====== Given records ======

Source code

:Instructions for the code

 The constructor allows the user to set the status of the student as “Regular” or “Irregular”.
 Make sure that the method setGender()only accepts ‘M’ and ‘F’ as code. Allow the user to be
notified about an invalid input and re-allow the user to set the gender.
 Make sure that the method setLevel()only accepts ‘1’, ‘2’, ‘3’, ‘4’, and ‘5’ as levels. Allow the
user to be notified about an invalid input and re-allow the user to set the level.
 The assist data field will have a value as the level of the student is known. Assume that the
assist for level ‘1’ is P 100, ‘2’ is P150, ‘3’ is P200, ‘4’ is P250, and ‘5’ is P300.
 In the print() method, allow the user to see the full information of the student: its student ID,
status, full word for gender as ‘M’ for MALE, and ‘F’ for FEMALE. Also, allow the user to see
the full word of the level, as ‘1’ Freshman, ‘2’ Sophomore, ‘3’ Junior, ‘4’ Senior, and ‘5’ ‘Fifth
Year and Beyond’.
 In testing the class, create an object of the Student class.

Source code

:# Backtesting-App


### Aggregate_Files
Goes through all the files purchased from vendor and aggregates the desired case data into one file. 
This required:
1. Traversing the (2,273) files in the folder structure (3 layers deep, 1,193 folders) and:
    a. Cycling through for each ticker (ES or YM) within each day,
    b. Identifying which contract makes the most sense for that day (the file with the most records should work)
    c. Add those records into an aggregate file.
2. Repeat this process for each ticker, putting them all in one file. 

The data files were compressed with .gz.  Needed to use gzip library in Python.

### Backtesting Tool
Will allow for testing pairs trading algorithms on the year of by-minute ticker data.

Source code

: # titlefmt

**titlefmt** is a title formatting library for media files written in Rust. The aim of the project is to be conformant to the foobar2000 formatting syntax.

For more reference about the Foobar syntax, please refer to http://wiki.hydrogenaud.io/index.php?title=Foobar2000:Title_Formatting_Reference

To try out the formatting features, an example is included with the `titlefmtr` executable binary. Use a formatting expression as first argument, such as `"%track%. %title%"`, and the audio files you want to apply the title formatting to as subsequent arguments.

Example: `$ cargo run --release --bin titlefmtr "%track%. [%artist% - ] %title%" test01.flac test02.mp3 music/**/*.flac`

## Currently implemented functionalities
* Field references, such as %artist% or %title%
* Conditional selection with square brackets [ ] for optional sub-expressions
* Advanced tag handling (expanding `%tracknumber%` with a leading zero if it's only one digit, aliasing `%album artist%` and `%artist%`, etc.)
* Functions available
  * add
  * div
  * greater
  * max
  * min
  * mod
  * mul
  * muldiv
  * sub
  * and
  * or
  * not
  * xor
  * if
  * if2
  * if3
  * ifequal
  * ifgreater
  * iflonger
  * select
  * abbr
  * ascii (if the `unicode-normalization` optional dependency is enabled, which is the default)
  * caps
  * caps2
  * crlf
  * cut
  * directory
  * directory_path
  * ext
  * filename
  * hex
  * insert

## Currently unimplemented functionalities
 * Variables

======

Task to complete »
Everything in the material above is to be copied exactly.

Finished task »
Source code

:Instructions for the code

 The constructor allows the user to set the status of the student as “Regular” or “Irregular”.
 Make sure that the method setGender()only accepts ‘M’ and ‘F’ as code. Allow the user to be
notified about an invalid input and re-allow the user to set the gender.
 Make sure that the method setLevel()only accepts ‘1’, ‘2’, ‘3’, ‘4’, and ‘5’ as levels. Allow the
user to be notified about an invalid input and re-allow the user to set the level.
 The assist data field will have a value as the level of the student is known. Assume that the
assist for level ‘1’ is P 100, ‘2’ is P150, ‘3’ is P200, ‘4’ is P250, and ‘5’ is P300.
 In the print() method, allow the user to see the full information of the student: its student ID,
status, full word for gender as ‘M’ for MALE, and ‘F’ for FEMALE. Also, allow the user to see
the full word of the level, as ‘1’ Freshman, ‘2’ Sophomore, ‘3’ Junior, ‘4’ Senior, and ‘5’ ‘Fifth
Year and Beyond’.
 In testing the class, create an object of the Student class.

Source code

:# Backtesting-App


### Aggregate_Files
Goes through all the files purchased from vendor and aggregates the desired case data into one file. 
This required:
1. Traversing the (2,273) files in the folder structure (3 layers deep, 1,193 folders) and:
    a. Cycling through for each ticker (ES or YM) within each day,
    b. Identifying which contract makes the most sense for that day (the file with the most records should work)
    c. Add those records into an aggregate file.
2. Repeat this process for each ticker, putting them all in one file. 

The data files were compressed with .gz.  Needed to use gzip library in Python.

### Backtesting Tool
Will allow for testing pairs trading algorithms on the year of by-minute ticker data.

Source code

: # titlefmt

**titlefmt** is a title formatting library for media files written in Rust. The aim of the project is to be conformant to the foobar2000 formatting syntax.

For more reference about the Foobar syntax, please refer to http://wiki.hydrogenaud.io/index.php?title=Foobar2000:Title_Formatting_Reference

To try out the formatting features, an example is included with the `titlefmtr` executable binary. Use a formatting expression as first argument, such as `"%track%. %title%"`, and the audio files you want to apply the title formatting to as subsequent arguments.

Example: `$ cargo run --release --bin titlefmtr "%track%. [%artist% - ] %title%" test01.flac test02.mp3 music/**/*.flac`

## Currently implemented functionalities
* Field references, such as %artist% or %title%
* Conditional selection with square brackets [ ] for optional sub-expressions
* Advanced tag handling (expanding `%tracknumber%` with a leading zero if it's only one digit, aliasing `%album artist%` and `%artist%`, etc.)
* Functions available
  * add
  * div
  * greater
  * max
  * min
  * mod
  * mul
  * muldiv
  * sub
  * and
  * or
  * not
  * xor
  * if
  * if2
  * if3
  * ifequal
  * ifgreater
  * iflonger
  * select
  * abbr
  * ascii (if the `unicode-normalization` optional dependency is enabled, which is the default)
  * caps
  * caps2
  * crlf
  * cut
  * directory
  * directory_path
  * ext
  * filename
  * hex
  * insert

## Currently unimplemented functionalities
 * Variables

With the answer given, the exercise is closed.